La Bolivie : de la misère à l’espoir ?

Une évolution politique en accélération

, par CDTM 34

A partir de 2000, de nombreux mouvements ont agité la population. D’abord la "guerre de l’eau" dans la région de Cochabamba, où la population s’est élevée contre la privatisation de la distribution de l’eau confiée à une multinationale états-unienne. S’y sont ajoutées les protestations des paysans contre la non-application de la réforme agraire, malgré la loi de 1996 qui prévoyait la légalisation des titres de propriété sur plus de 100 millions d’hectares de terres rurales et la légalisation des terres traditionnelles indiennes… L’ensemble de la population s’insurgeait de voir accorder des centaines de milliers d’hectares de concessions aux transnationales pétrolières et forestières et favoriser la concentration des terres et les grandes exploitations de l’agrobusiness tournées vers l’exportation (une centaine de familles possèderaient 25 millions d’hectares, selon le PNUD).

Par ailleurs, la politique d’éradication des cultures de coca, menée par les Etats-Unis et les gouvernements boliviens des années 1990, a suscité de nombreux affrontements violents. Bien qu’une part non négligeable de la production de coca soit effectivement destinée au narcotrafic (production de cocaïne), la criminalisation de la feuille de coca (inoffensive) par la législation internationale et les politiques de répression servant de couverture à une militarisation de la région par les Etats-Unis ne sont pas acceptées par une population autochtone pauvre pour qui la culture et l’usage de la coca sont ancrés dans les pratiques locales ancestrales. Elle est ainsi utilisée comme plante médicinale, pour toutes sortes de maux, en particulier dans le traitement du diabète, et fait partie de la plupart des cérémonies andines.
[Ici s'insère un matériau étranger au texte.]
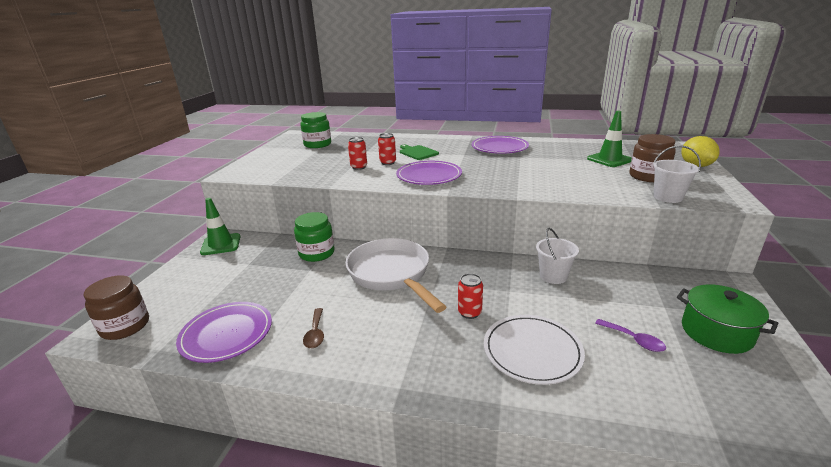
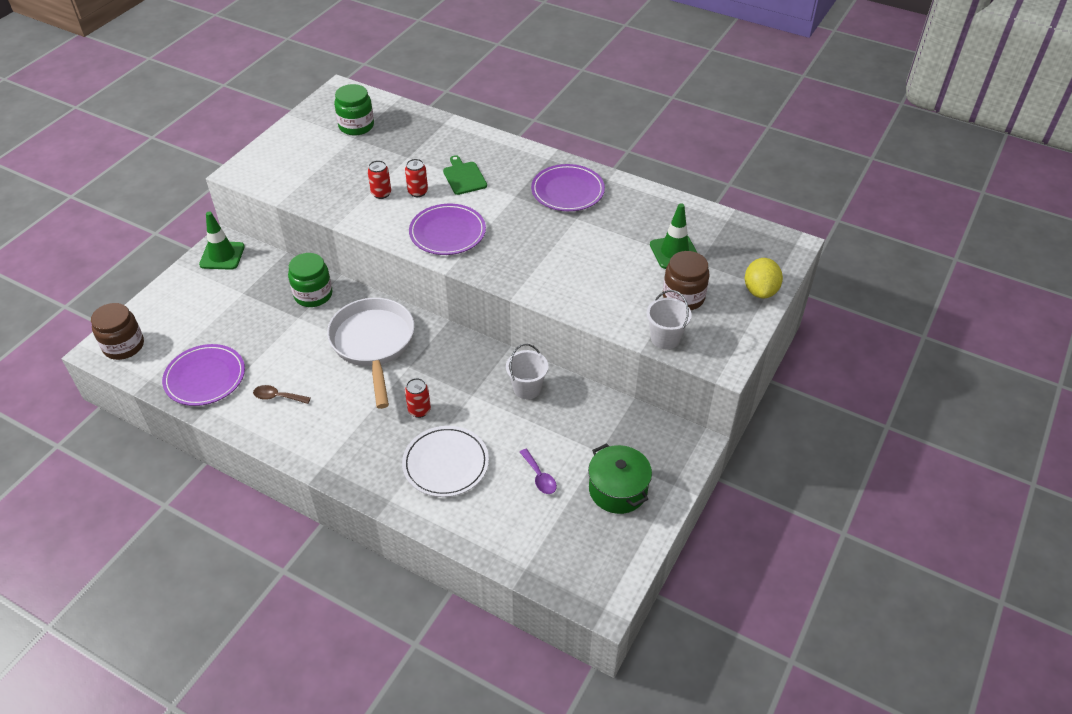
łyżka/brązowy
C’est sur fond de mécontentement social qu’Evo Morales, ancien syndicaliste paysan, défenseur des cultivateurs de coca, puis organisateur du Mouvement vers le Socialisme (MAS), a bâti sa conquête du pouvoir. Il a élaboré un programme social et anti-libéral porté par les associations et syndicats du mouvement social : nationalisation des secteurs-clés de l’économie (hydrocarbures, transports, télécommunications), arrêt du paiement de la dette extérieure, défense de la coca, plante emblématique de la culture indienne, fin de l’intervention états-unienne et convocation d’une Assemblée constituante pour redéfinir la nature de l’Etat et l’adapter à la réalité pluriethnique de la nation.

Le gaz, une des richesses du pays, joue un rôle-clé dans ce programme. D’importantes réserves ont été découvertes dans les années 1990 ; les gouvernements de l’époque ont libéralisé à outrance et privatisé l’entreprise publique, ce qui a soulevé des débats, qu’il faut resituer dans une continuité de luttes sociales boliviennes, en particulier en ce qui concerne les exportations par le Chili. Des secteurs de plus en plus importants de la population étaient très conscients qu’une fois encore, le pays allait être livré au pillage et que l’exploitation et l’exportation du gaz ne lui apporterait aucun bénéfice. Il faut noter aussi que des projets d’infrastructures (gazoduc) ont été mis en oeuvre avec le Brésil, avec de graves conséquences sociales et environnementales. En 2003, ces projets ont entraîné une mobilisation sociale sans précédent, la "guerre du gaz", qui a poussé le président Sanchez de Losada à démissionner en octobre 2003 ; il a été remplacé par le vice-président Carlos Mesa qui, face à une situation sociale explosive, a démissionné, lui aussi, le 6 juin 2005. Eduardo Rodriguez a assuré l’intérim.